El campo más ancho del mundo

LUIS MARTÍN – BARCELONA – 21/09/2011

Guardiola está convencido de que no hay mejor manera de competir por su cuarta Liga consecutiva que jugando mejor, y eso implica encontrar espacios donde cada vez quedan menos. La idea no se discute, se desarrolla, que diría Zubizarreta. La apuesta este verano por jugadores ofensivos no fue casual, seguros como están los técnicos del Barça de que no hay mejor manera para defender bien que atacar mejor. Para conseguirlo, Guardiola ha recuperado una solución que remite a Rexach: “En la duda, pon a los buenos”, suele decir Charly. Guardiola y Tito Vilanova miraron a su alrededor cuando se cayeron Piqué, trascendental en el inicio del juego, y Alexis, fundamental para abrir el ataque. Aunque vieron mucho y bueno, casi todo eran centrocampistas. Ni se inmutaron ni hizo falta hablarlo entre ellos: el centro del campo se llenó como nunca.

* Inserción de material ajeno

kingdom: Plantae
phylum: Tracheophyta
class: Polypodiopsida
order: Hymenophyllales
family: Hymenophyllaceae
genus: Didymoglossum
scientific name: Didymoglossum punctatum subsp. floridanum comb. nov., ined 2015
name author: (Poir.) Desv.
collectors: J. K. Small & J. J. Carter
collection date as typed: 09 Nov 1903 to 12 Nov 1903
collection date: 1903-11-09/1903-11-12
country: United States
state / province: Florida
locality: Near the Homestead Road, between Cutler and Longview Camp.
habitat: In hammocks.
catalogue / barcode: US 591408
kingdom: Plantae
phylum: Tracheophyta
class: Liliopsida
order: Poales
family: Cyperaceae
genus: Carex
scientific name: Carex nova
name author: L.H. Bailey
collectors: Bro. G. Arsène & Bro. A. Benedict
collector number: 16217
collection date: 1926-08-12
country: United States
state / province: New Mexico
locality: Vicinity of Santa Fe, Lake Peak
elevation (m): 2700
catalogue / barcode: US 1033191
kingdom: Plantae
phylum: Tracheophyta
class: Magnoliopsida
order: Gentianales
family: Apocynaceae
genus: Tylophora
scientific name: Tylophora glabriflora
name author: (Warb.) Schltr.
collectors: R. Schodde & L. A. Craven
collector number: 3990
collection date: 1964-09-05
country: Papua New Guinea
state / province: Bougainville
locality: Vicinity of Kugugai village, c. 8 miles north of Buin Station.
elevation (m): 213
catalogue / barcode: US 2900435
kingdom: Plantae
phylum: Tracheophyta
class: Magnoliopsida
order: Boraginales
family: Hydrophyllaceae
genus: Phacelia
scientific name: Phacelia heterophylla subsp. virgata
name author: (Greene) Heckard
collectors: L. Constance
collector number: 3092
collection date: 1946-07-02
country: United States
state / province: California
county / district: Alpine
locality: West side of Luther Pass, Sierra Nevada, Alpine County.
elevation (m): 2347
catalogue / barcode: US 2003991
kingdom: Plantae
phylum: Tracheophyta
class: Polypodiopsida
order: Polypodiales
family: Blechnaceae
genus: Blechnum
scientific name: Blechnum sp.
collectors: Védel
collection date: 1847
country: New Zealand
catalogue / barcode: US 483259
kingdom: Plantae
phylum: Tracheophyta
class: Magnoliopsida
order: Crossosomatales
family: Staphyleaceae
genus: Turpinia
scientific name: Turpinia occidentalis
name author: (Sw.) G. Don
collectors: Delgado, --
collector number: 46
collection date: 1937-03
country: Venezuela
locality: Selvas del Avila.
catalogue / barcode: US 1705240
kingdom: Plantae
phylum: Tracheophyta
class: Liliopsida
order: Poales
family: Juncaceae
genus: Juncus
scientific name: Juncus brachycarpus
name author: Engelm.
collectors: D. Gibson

Guardiola se ha inventado el campo más ancho del mundo después de haberlo estirado como nadie: si en la final de Copa de 2009, contra el Athletic, sus centrales (Touré y Piqué) comenzaron la jugada desde su propia línea de gol, el técnico ha conseguido ahora que le quepan cinco centrocampistas y medio y que el equipo siga siendo fiable. Lo demuestra un tiro recibido por 19 remates a la portería de Osasuna jugando con Busquets, Mascherano, Xavi, Fábregas, Thiago y Messi, un nueve que no está y aparece desde la segunda línea, donde vive y combina. Siendo reconocible el equipo, el boceto es diferente, pero explica Guardiola que el dibujo en la pizarra es solo un punto de partida. “Luego se mueven”, bromea. Se come el entrenador a un defensa y el equipo se distribuye en un 3-4-3 o, como dijo Thiago, un 3-5-2, el dibujo que utilizó el Barça el año pasado en Mestalla.

Guardiola se sabe muy exigido por Emery, el técnico del Valencia, ahora líder de la Liga. Así, la pasada temporada, tras empatar dos años seguidos, juntó cinco futbolistas en el centro del campo y Messi rompió la imbatibilidad local con el gol de la victoria. Jugó el Barça con tres defensas (Piqué, Busquets y Abidal), cinco hombres en la divisoria (Alves, Xavi, Mascherano, Iniesta y Adriano) y dos puntas (Messi y Villa). O sea, como el domingo, solo que en el centro del campo estaban Thiago, Fàbregas, Busquets, Xavi y Messi, como enganche con Alves y Villa.

Dice Guardiola que el secreto de un buen equipo está en el orden, que todos sepan qué hacer. A partir del dibujo que se intuye -ya sea 3-5-2, 3-4-3 o 4-3-3: “números de teléfono”, suele decir Menotti- persigue, además de arropar a Messi, encontrar caminos, generar espacios o dar una pista para que los encuentren. Por eso se abren mucho Xavi y Thiago en la zona ancha, para jugar de fuera hacia adentro y separar a los pivotes rivales. Antes que los extremos, son los dos interiores los que atacan desde la periferia al núcleo. El sábado, ante Osasuna, el equipo llegó por la frontal hasta en 34 oportunidades.

“Todos somos diferentes y complementándonos hacemos un gran equipo”, sostiene Thiago, quien elogia a Cesc: “Su desmarque lo tienen pocos”. “Su anarquía nos viene muy bien”, admite Guardiola. “El partido lo leen los jugadores; nosotros no tenemos un mando a distancia. Se trata de que se distribuyan ellos, dentro de un orden”. La orden del técnico es siempre la misma: “Pensar por vosotros y por el compañero”.